12. Isn't this another attempt to create a government takeover of the health care system?

  • Real reform does not have to be radical change. Real improvements can be made without government-run health care.

  • Progressives believe in practical and responsible solutions, based on existing public and private systems that allow patients to have more choices — not less — in their health care.

13. What about drug price problems? Isn't this the key to cost control?

  • A number of policy options exist to reduce prescription drugs costs, including allowing Medicare to negotiate better prices for its beneficiaries; developing better information on the price and cost effectiveness of similar drugs; permitting the reimportation of safe, FDA-approved drugs; supporting incentives to allow generic drugs to get to the market faster; and cracking down on misleading drug advertising.

  • But the fact is, drugs account for only 10 percent of our overall health spending. As such, drug policies should be part of a larger plan to provide affordable health care to all.

14. Isn't medical malpractice reform key to health reform? Doctors claim that this is driving up costs through unnecessary tests and “defensive medicine.”

  • I agree that we need to act aggressively to reduce the cost of medical malpractice insurance. We need to keep frivolous lawsuits out of the courts, crack down on aggressive lawyers and unscrupulous insurers, and try to prevent malpractice to begin with through improving patient safety.

  • But medical malpractice reform will not solve the health cost crisis. A broader set of changes are needed to reduce prices, excess utilization and cost shifting.

IV. Placing Opponents on the Defensive

15. Why not include consumerism and choices as provided through Health Savings Accounts into your plan? Wouldn't this be a way to both reduce cost and gain bipartisan support?

  • “Consumerism” is often a code word for high-deductible plans in combination with Health Savings Accounts. These plans do little to reduce costs since most health care spending is on people who will exceed the deductible anyway. Instead, these plans shift costs to people who need care and allow prices to remain high — and special interests to profit. Americans knows that this approach won't fix our broken health care system.

  • Similarly, “choice” is a code word for turning over choices to health plans, as seen in the Medicare drug benefit. While seniors have the option to enroll in dozens of plans, they may not have the choice of affordable access to the drug that their doctor prescribes.

  • These approaches won't fix the real problems in our health care system. Instead, they will only exacerbate the problems with the status quo. If we really want to fix the health care system, we need to ensure that all Americans have affordable health coverage, while we control costs, maintain choice and make prevention a national priority.

16. Would you support Association Health Plans, which are being advanced by the White House and small business associations? It includes the same concept of a group purchasing pool that most progressive policy makers support.

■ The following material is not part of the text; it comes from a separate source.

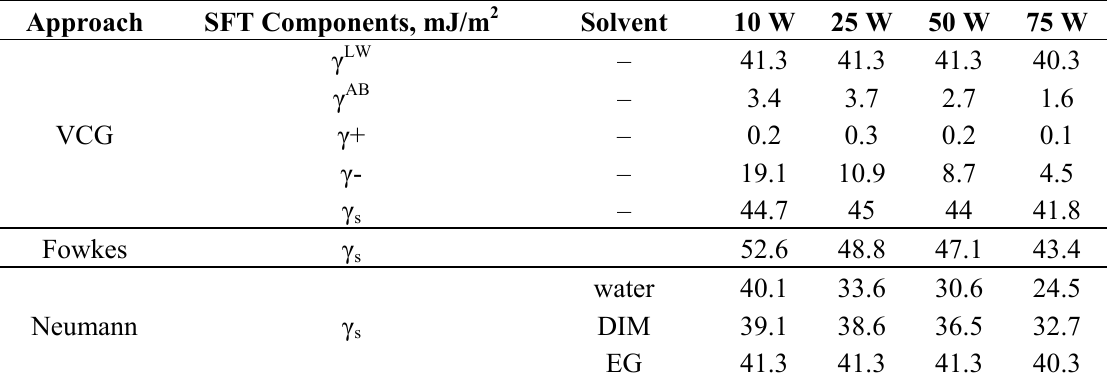
Table 7. The surface tension (SFT) components obtained via VCG, Fowkes and Neumann’s approach for pp–GT thin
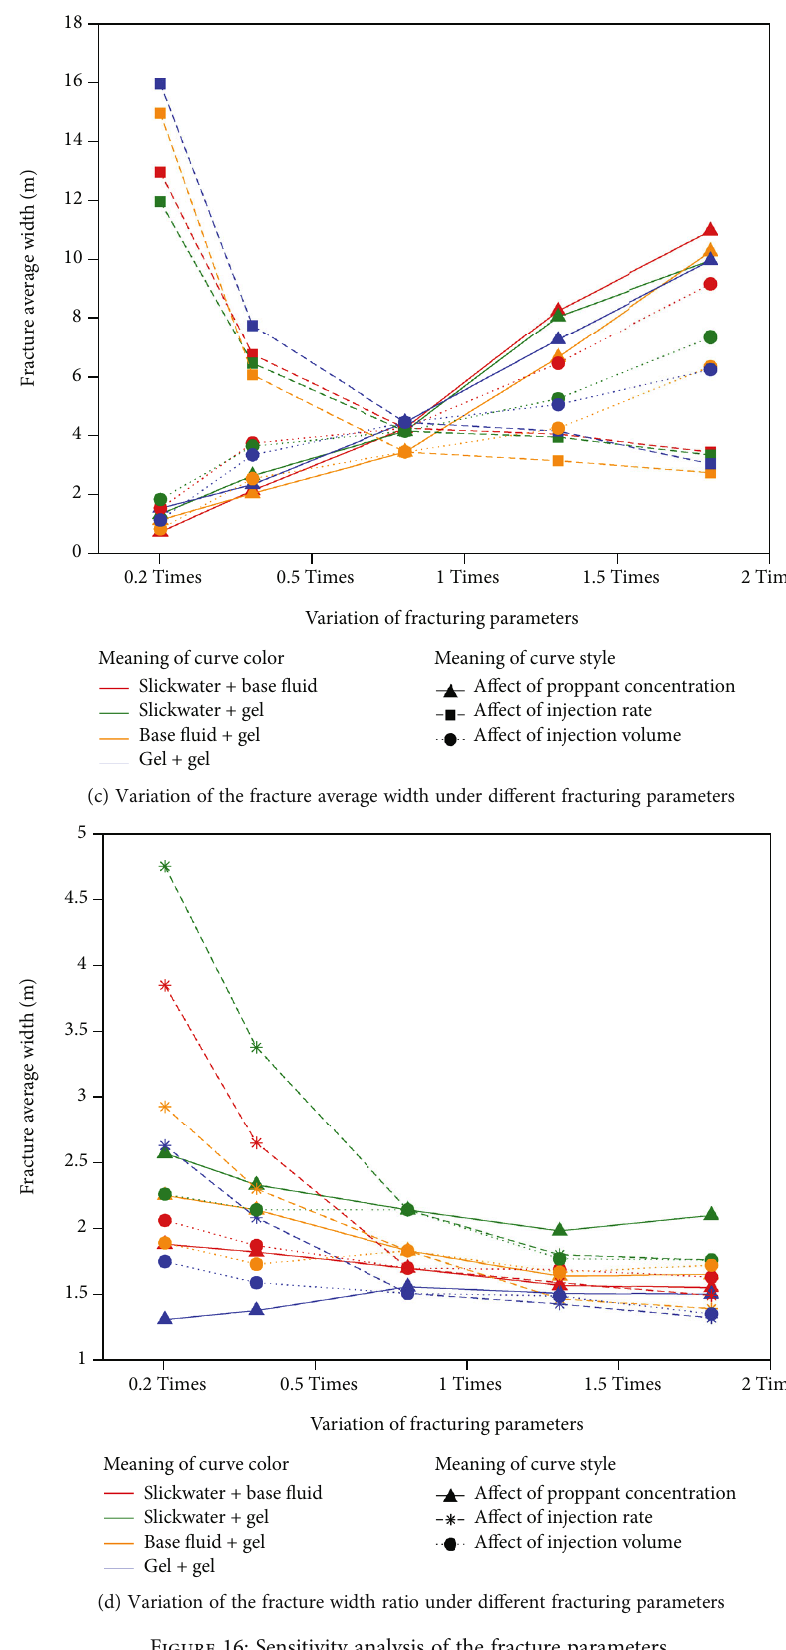
Figure 16: Sensitivity analysis of the fracture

  • Actually, the legislation is less about small businesses than stripping away consumer protections for all people. It would erode insurance for people purchasing coverage in all insurance markets.

  • I support proposals that provide all small businesses with a greater choice of quality insurance through group purchasing pools. But the plan being promoted by the White House would allow such groups to cherry-pick small employers, evade state policies that apply to the rest of the small market and actually drive up the costs for small businesses excluded from the pools.

  • The real answer is not incremental reform but real reform that provides small businesses with the same options as large businesses, addresses the cost problems and makes coverage affordable for all workers.